Your task is to copy each line of the material that includes "knee".

─── The records

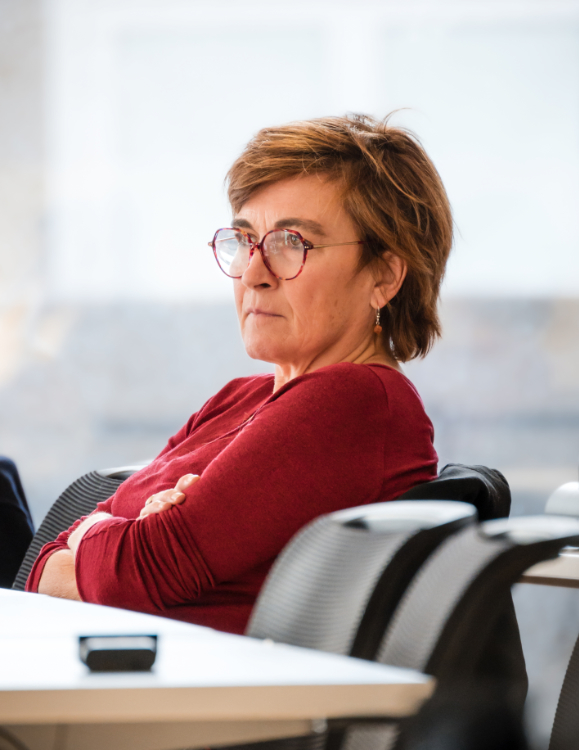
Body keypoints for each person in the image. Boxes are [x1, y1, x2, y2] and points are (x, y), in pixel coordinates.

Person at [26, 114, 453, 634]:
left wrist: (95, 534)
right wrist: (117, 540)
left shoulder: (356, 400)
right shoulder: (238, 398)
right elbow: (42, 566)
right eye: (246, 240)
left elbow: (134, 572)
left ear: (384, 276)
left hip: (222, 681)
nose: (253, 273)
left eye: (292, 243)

──────
─── The records

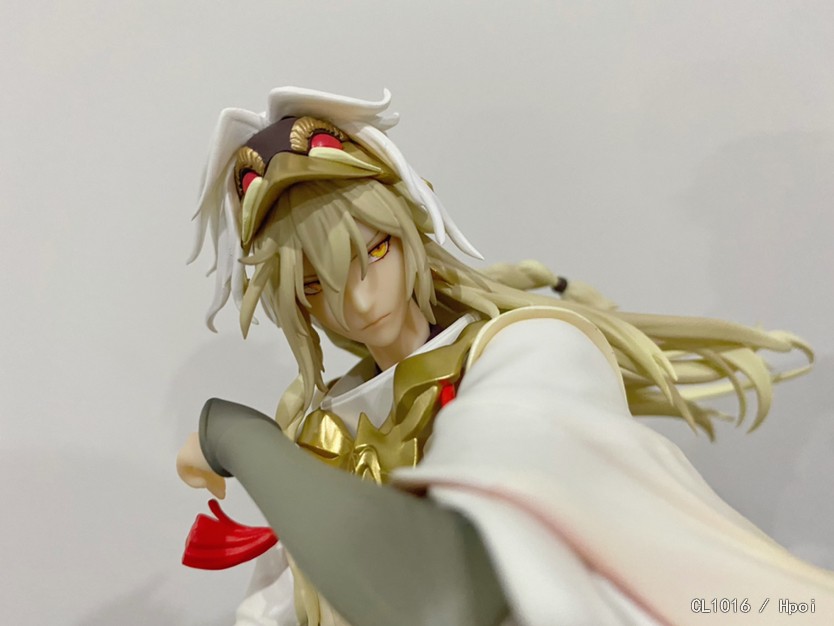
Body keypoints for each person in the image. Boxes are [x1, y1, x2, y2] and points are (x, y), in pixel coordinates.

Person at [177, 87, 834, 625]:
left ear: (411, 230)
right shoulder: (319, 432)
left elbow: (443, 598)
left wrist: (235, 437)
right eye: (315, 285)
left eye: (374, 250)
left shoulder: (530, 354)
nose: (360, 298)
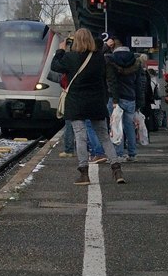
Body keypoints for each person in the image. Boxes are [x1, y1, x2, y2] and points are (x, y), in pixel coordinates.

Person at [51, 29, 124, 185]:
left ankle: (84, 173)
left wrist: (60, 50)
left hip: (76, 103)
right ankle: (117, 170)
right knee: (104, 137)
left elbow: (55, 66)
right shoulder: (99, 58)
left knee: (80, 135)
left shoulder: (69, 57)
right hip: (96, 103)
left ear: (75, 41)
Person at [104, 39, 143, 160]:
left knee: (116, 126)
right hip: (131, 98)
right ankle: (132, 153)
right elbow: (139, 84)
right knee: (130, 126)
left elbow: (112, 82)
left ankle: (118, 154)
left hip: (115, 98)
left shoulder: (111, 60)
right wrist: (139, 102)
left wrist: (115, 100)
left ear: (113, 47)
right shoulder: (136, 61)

──────
─── The records

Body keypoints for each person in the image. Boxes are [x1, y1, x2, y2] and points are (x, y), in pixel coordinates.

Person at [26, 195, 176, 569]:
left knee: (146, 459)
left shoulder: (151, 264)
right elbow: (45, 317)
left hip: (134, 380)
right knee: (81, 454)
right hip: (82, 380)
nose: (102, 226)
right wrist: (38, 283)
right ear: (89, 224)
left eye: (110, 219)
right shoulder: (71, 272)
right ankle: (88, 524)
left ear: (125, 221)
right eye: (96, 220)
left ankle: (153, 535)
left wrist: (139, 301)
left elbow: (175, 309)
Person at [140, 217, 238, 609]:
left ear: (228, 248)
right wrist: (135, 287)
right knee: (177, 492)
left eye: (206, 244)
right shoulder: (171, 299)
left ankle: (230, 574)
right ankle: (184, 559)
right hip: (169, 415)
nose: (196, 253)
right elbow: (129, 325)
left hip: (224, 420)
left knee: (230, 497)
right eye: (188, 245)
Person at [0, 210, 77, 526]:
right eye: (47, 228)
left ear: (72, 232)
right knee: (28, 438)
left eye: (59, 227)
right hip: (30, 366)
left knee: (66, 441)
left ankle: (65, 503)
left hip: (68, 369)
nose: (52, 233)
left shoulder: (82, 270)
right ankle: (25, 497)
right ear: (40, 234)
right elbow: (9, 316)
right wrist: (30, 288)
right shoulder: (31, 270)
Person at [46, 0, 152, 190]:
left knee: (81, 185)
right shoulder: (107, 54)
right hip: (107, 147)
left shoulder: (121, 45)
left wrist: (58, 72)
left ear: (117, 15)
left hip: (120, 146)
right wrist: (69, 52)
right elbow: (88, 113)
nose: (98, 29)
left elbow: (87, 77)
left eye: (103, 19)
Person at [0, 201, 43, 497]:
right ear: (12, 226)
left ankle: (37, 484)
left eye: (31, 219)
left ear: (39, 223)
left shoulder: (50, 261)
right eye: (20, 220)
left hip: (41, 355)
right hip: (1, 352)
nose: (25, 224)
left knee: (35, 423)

──────

## Written response
right knee: (104, 137)
left knee: (80, 135)
left knee: (116, 126)
right knee: (130, 126)
left knee: (146, 459)
right knee: (81, 454)
right knee: (177, 492)
left knee: (230, 497)
right knee: (28, 438)
left knee: (66, 441)
left knee: (81, 185)
left knee: (35, 423)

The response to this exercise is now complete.